— PROBLEM REQUIREMENTS —
Below are some records. Return exactly the lines from the one containing "the byte string" through the one containing "common factors are missing or disabled smoke", both included, and only those.
---------- ENTRIES SUPPLIED
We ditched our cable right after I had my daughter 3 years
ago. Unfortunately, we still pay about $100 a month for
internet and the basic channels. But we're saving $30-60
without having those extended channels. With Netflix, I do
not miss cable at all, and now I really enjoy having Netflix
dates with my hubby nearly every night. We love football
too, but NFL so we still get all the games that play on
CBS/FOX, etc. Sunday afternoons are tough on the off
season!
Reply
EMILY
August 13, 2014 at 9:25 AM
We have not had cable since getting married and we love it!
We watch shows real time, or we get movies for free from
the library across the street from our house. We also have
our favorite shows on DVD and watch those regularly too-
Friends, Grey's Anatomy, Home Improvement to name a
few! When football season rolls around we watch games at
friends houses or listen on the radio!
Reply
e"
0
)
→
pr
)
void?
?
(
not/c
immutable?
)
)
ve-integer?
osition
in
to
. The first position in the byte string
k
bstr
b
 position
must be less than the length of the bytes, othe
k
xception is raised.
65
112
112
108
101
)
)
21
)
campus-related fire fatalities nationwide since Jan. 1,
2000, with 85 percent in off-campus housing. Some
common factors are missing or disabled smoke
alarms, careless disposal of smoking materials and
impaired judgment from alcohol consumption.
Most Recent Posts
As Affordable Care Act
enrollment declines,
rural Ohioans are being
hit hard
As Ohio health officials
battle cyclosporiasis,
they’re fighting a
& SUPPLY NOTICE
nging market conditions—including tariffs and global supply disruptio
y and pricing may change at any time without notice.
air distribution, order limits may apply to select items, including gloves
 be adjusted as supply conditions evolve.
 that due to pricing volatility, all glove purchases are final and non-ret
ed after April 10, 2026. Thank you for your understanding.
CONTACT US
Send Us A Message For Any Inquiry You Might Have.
--------------------
— TASK SOLUTION —
. The first position in the byte string
k
bstr
b
 position
must be less than the length of the bytes, othe
k
xception is raised.
65
112
112
108
101
)
)
21
)
campus-related fire fatalities nationwide since Jan. 1,
2000, with 85 percent in off-campus housing. Some
common factors are missing or disabled smoke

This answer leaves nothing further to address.